Ha rimescolato lo staff Renato Zero, ha arruolato autori giovani, come il prodigioso Lorenzo Vizzini, recuperato dall’oblio un ispirato Dario Baldan Bembo, ha scritto tanto lui stesso, la produzione, sorvegliata da Phil Palmer, che compone parecchio insieme ad Alan Clark, entrambi già nei Dire Straits di Mark Knopfler, assicurano quel dinamismo armonico che nella produzione recente s’era appesantito; se ne giovano anche le liriche, che scontano, si capisce, qualche cliché zeriano ma per lo più risuonano ispirate, con punte di schietta poesia. E il suono è bello, pieno, nitido, potente e gli arrangiamenti, controllati dal Maestro Adriano Pennino, sono sfarzosi ma non così barocchi, c’è, per dire, un uso degli archi che è molto calibrato, finalmente non tracimano: assecondano, sottolineano. La melodia è sovrana, per diretta ammissione, è una polluzione.
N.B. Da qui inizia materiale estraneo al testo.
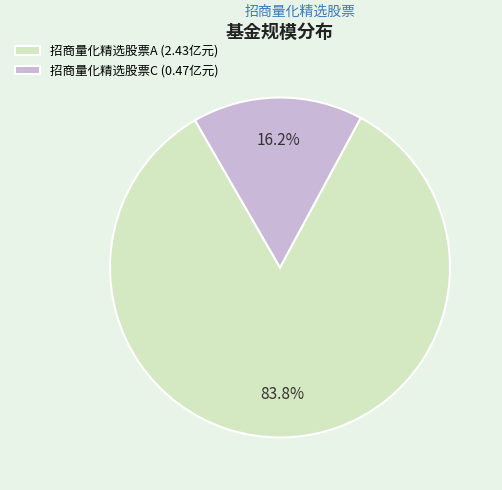

Which slice is the smallest?

招商量化精选股票C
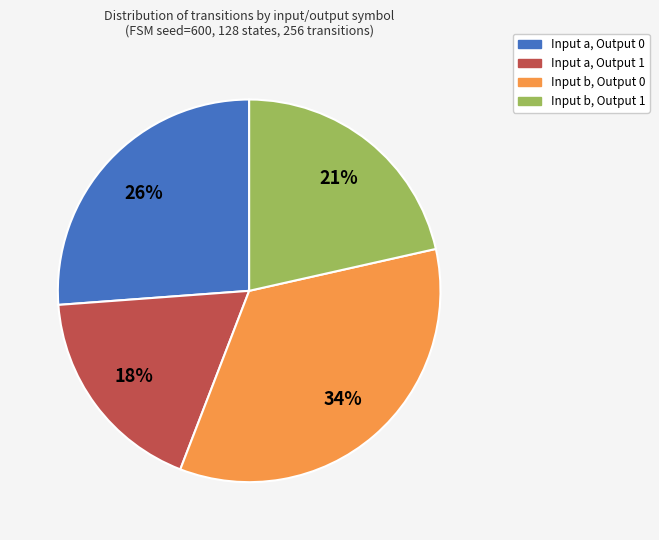

Is it true that Input b, Output 0 is 34% of the pie?

True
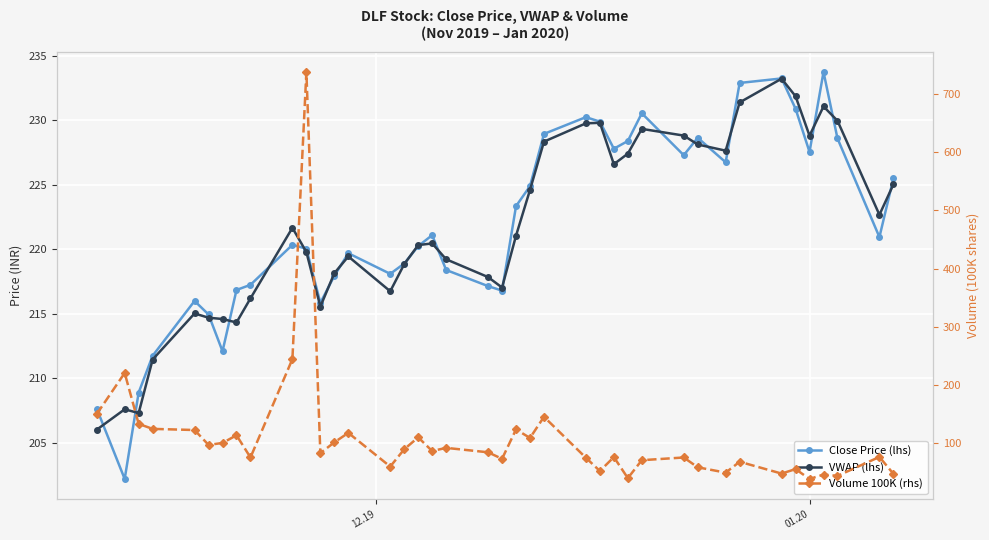

What are all the series names shown in the legend?

Close Price (lhs), VWAP (lhs), Volume 100K (rhs)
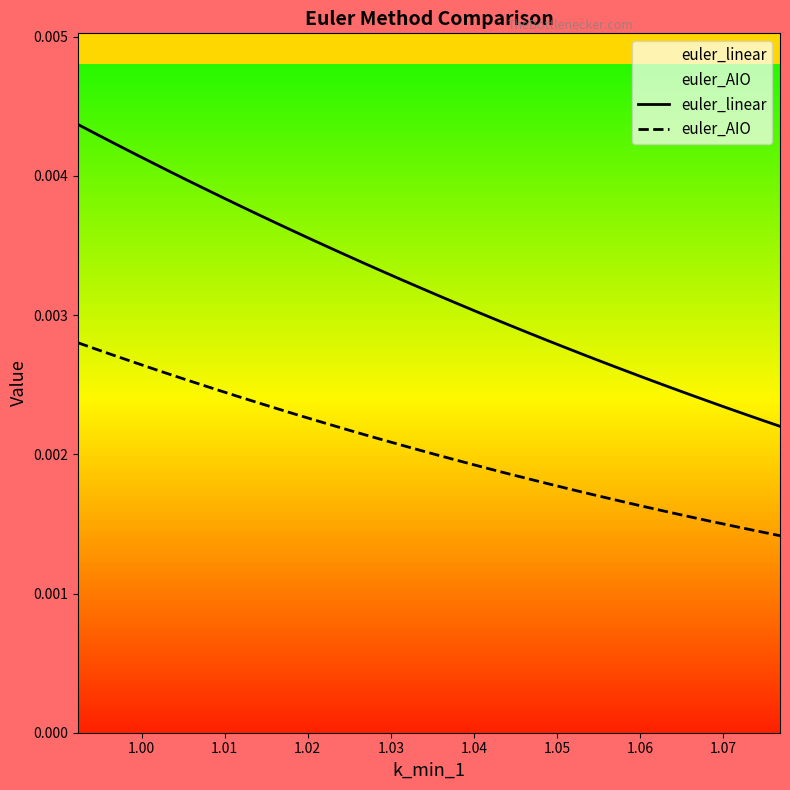

Rank the series by their average value, from lowest to highest.

euler_AIO, euler_linear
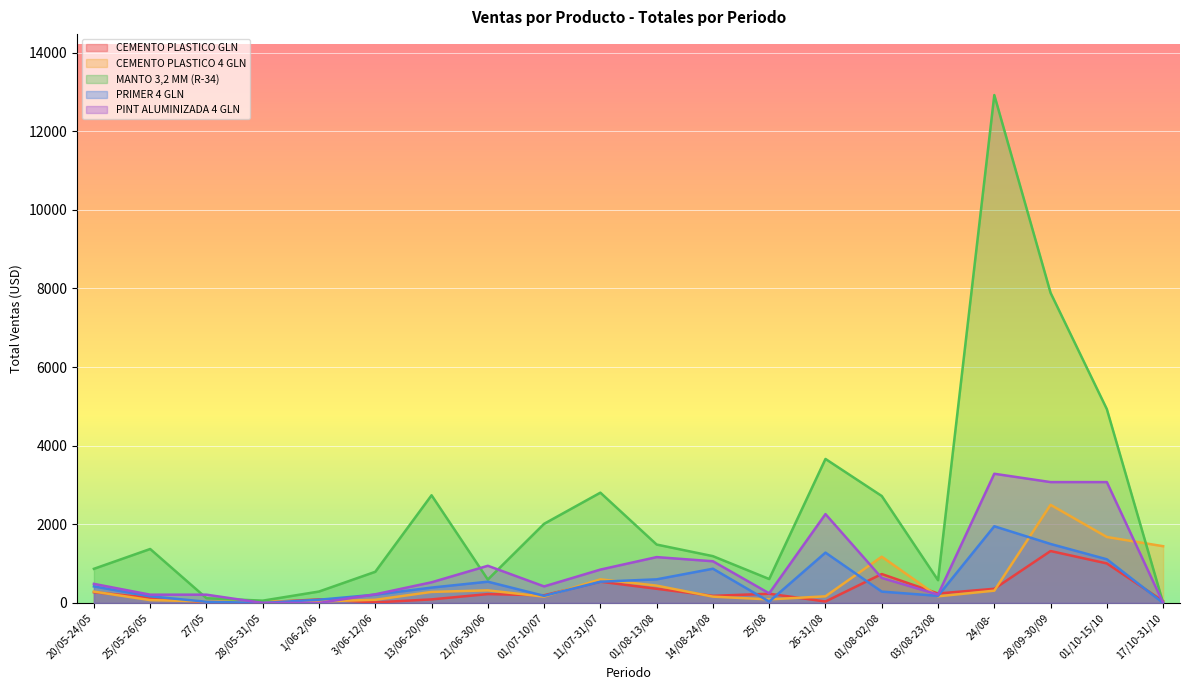

What is the spread (max minus min) of values at 27/05?

196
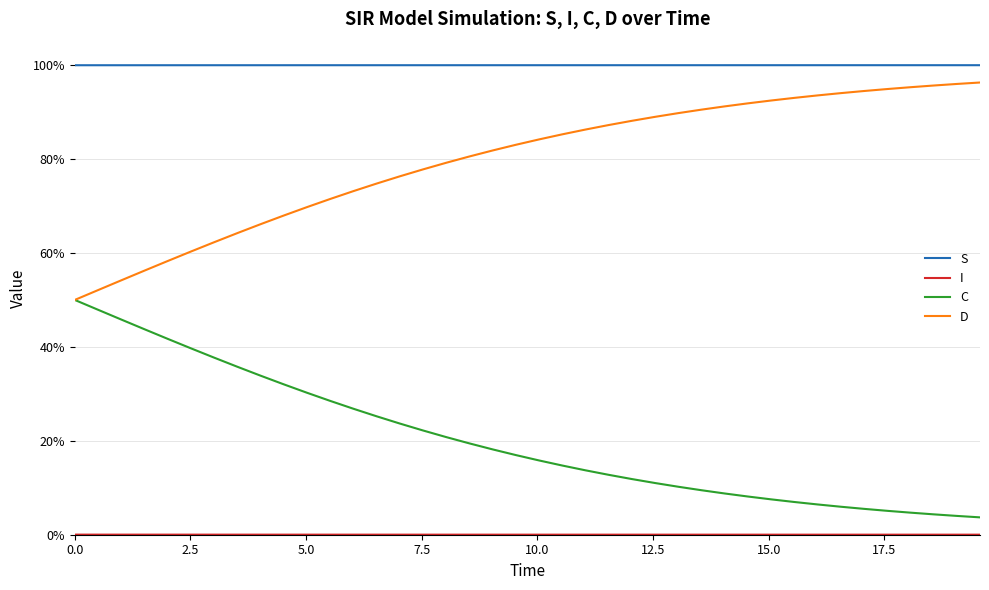

Does the chart have visible grid lines?

Yes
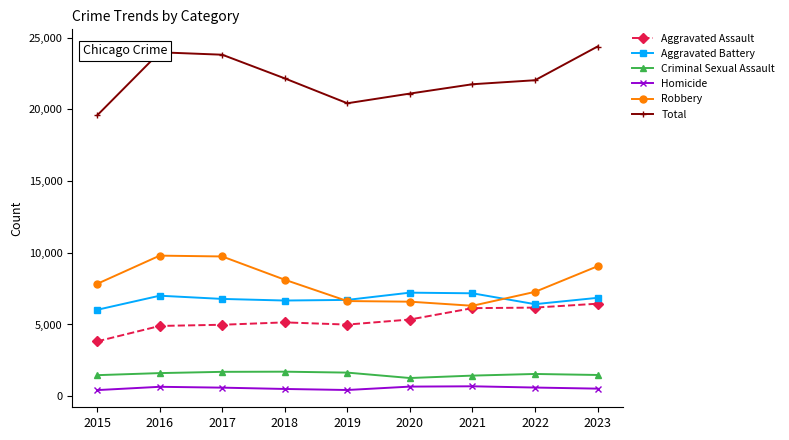

What is the spread (max minus min) of values at 2023?

23850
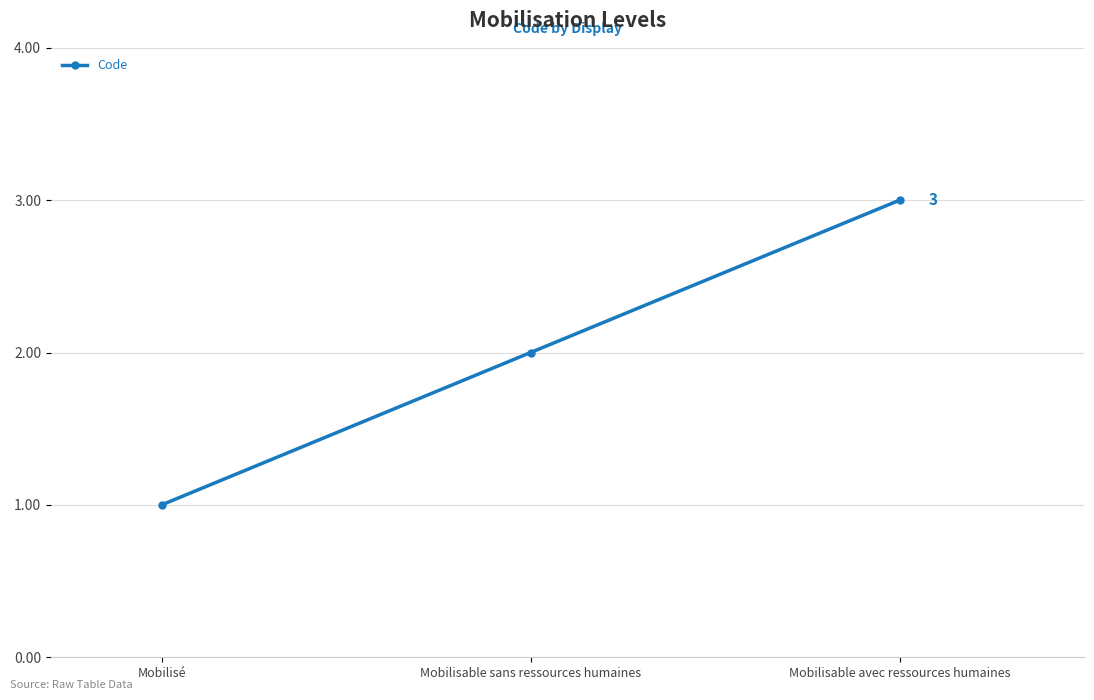

What is the change in value from Mobilisé to Mobilisable avec ressources humaines?

+2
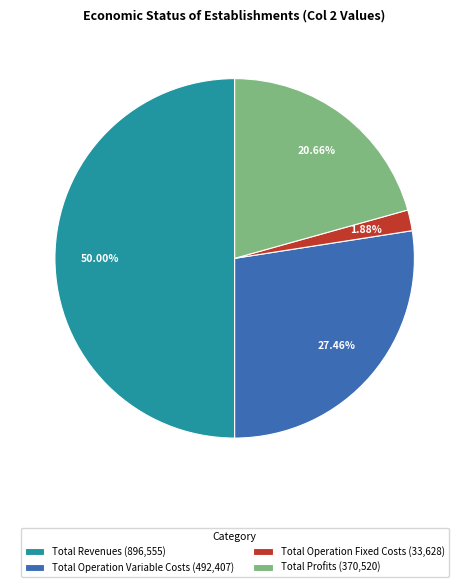

Is Total Operation Variable Costs (492,407) the majority of the pie?

No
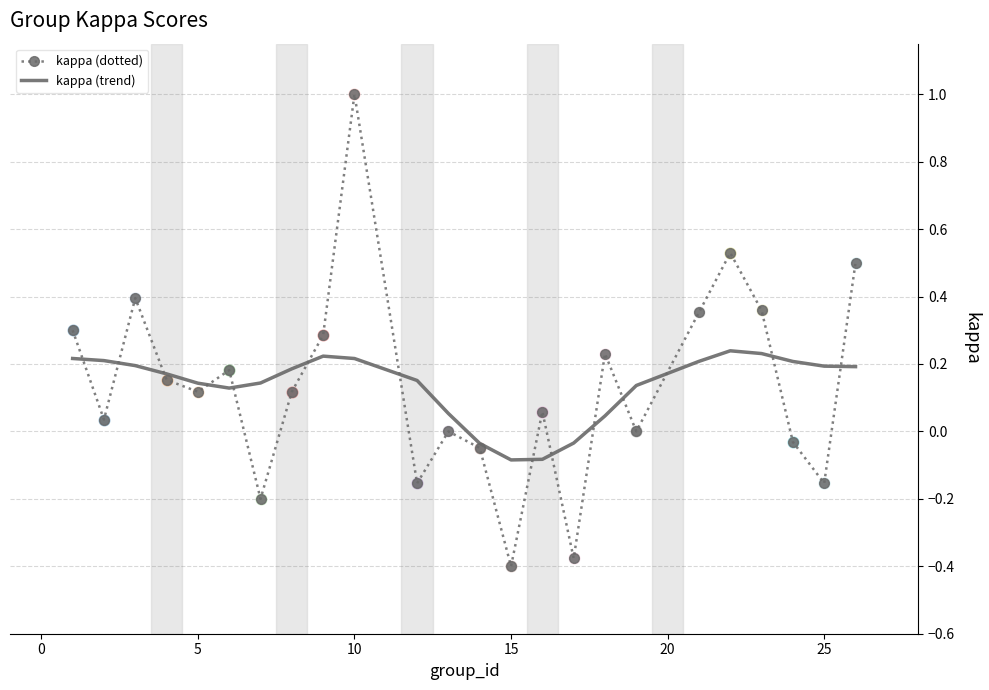

Which series has the largest range (max minus min)?

kappa (dotted)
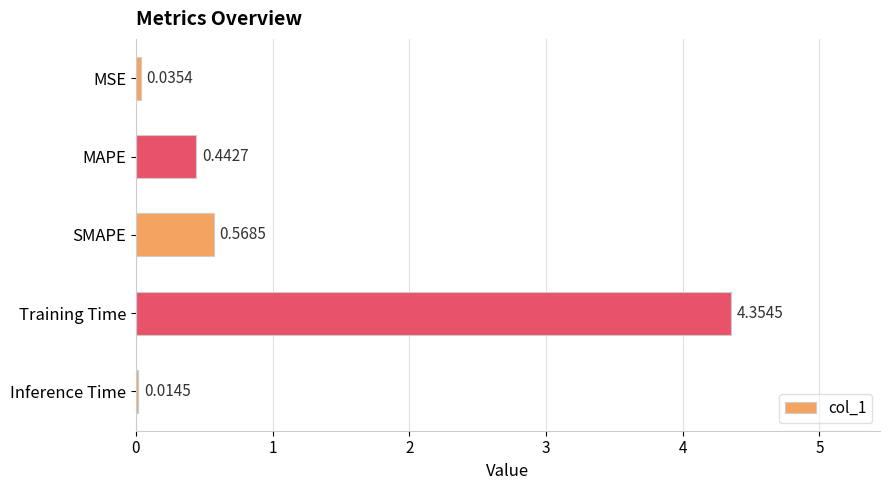

Which category has the highest value across all series?

Training Time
Zerosettanta è, per parafrasare Lester Bangs (a proposito dei Rolling Stones), il primo album di Renato Zero senza un significato, e grazie a Dio. Quanto a dire che Zero a questo passo di una carriera inestricabile dalla vita, dev’essersi detto: ma sì, ho inseguito tutto, conquistato tutto, perso tutto, riavuto tutto con gli interessi, non debbo più convincere nessuno, né le classifiche, né il pubblico, né i critici, affanculo, un triplo album, che mi frega, lo faccio per me. Ed è uscito qualcosa che sorprende perché a 70 anni, dopo più di quaranta dischi, tirar fuori questa motivazione, questa ispirazione, piena di tutto ma rigorosamente, sdegnosamente aliena dalla mode trappettare del giorno (anzi spietatamente polemica), è davvero un’avventura sorprendente. Non chiamiamola seconda o decima o eterna giovinezza, chiamiamola maturità irrendenta. Chiamiamole orgoglio queste tre ore che si possono ascoltare d’un fiato, avendo tempo, o un po’ alla volta, seguendo la scaletta o perdendosi a caso tra i pezzi, tanto omogeneo è il tutto. Non sarà la fine, non sarà il canto del cigno, altri dischi verranno, altri tour, governo di dementi permettendo, verranno, questo animale da palco non lo domi: nei suoi scarti, alienazioni e non innocue pazzie, nella sua pelle di romantico è stato una delle rarissime, autentiche rockstar italiane. Adesso indossa una favola ingombrante e ci fa i conti: questa trilogia assurda e mirabile è qui per certificare che, a questo punto, Renato Zero è absolutely free e di questa libertà, sconfinata e impegnativa, sa benissimo cosa farsene.